In the latest C++1y draft(N3936) this is clearly undefined behavior since the language on indeterminate values and undefined behavior has been clarified and it now says in section 8.5:

[...]If an indeterminate value is produced by an evaluation, the behavior is undefined except in the following cases;

and goes on to list exception for some unsigned narrow character types only.

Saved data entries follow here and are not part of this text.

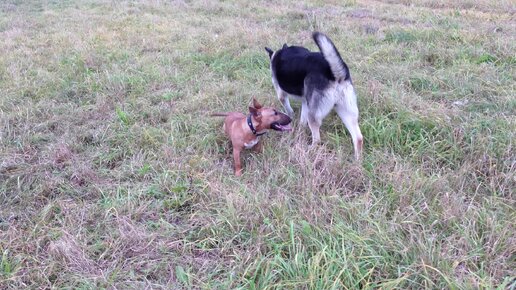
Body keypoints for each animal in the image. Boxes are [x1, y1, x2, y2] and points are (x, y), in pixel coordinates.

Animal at [266, 32, 362, 161]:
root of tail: (336, 74)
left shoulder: (281, 94)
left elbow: (289, 110)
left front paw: (291, 118)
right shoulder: (306, 102)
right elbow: (302, 119)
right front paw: (300, 128)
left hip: (314, 116)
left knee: (317, 140)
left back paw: (310, 150)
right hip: (346, 112)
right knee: (358, 138)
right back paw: (357, 160)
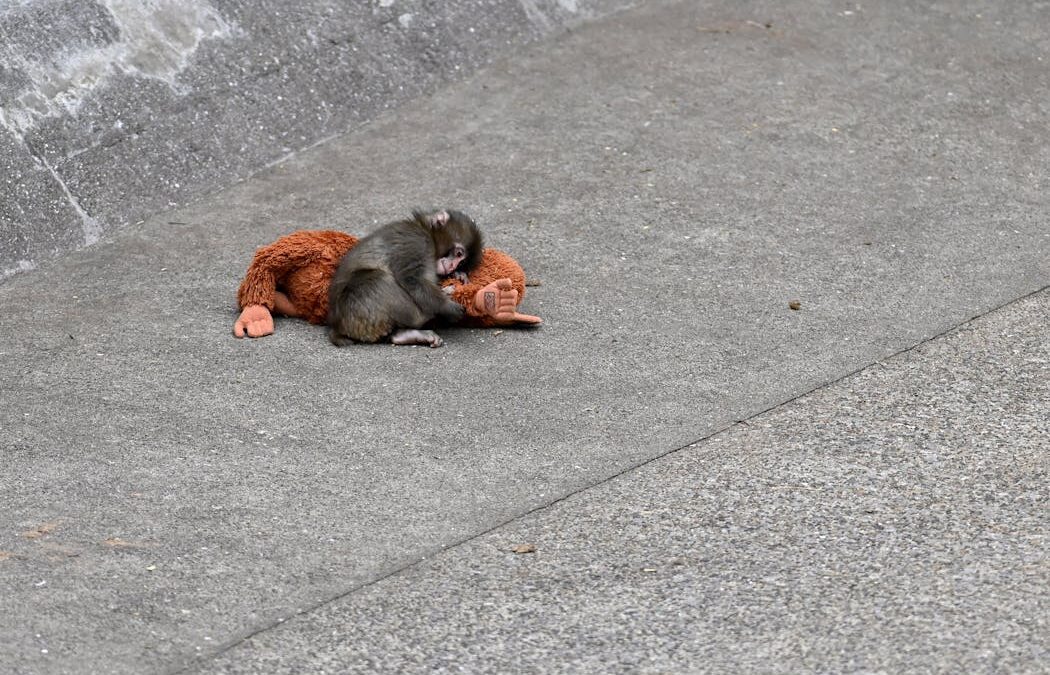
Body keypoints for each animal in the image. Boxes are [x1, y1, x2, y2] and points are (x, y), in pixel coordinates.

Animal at [327, 209, 483, 348]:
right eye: (458, 254)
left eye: (461, 263)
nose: (452, 267)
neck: (426, 231)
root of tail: (337, 326)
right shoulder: (416, 242)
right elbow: (411, 279)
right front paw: (447, 306)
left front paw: (459, 275)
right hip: (357, 309)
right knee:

Previously in C++ we had to rely on the underspecified lvalue-to-rvalue conversion to prove undefined behavior, which is problematic in the general case. In this case we do have an lalue-to-rvalue conversion. If we look at section 5.2.2 Function call paragraph 7 which says (emphasis mine):

When there is no parameter for a given argument, the argument is passed in such a way that the receiving function can obtain the value of the argument by invoking va_arg (18.10). [...] The lvalue-to-rvalue (4.1), array-to-pointer (4.2), and function-to-pointer (4.3) standard conversions are performed on the argument expression.

Answer 4

With respect to C, the behavior of all the examples is may be undefined:

Chapter and verse

3.19.2
1 indeterminate value
either an unspecified value or a trap representation
...
6.2.6 Representations of types
6.2.6.1 General
...
5 Certain object representations need not represent a value of the object type. If the stored value of an object has such a representation and is read by an lvalue expression that does not have character type, the behavior is undefined. If such a representation is produced by a side effect that modifies all or any part of the object by an lvalue expression that does not have character type, the behavior is undefined.⁵⁰⁾ Such a representation is called a trap representation.
...
^{50) Thus, an automatic variable can be initialized to a trap representation without causing undefined behavior, but the value of the variable cannot be used until a proper value is stored in it.}

In all four cases, x has automatic storage duration and is not explicitly initialized, meaning its value is indeterminate; if this indeterminate value is a trap representation, then the behavior is undefined.

EDIT

Removed reference to appendix J, as it is non-normative.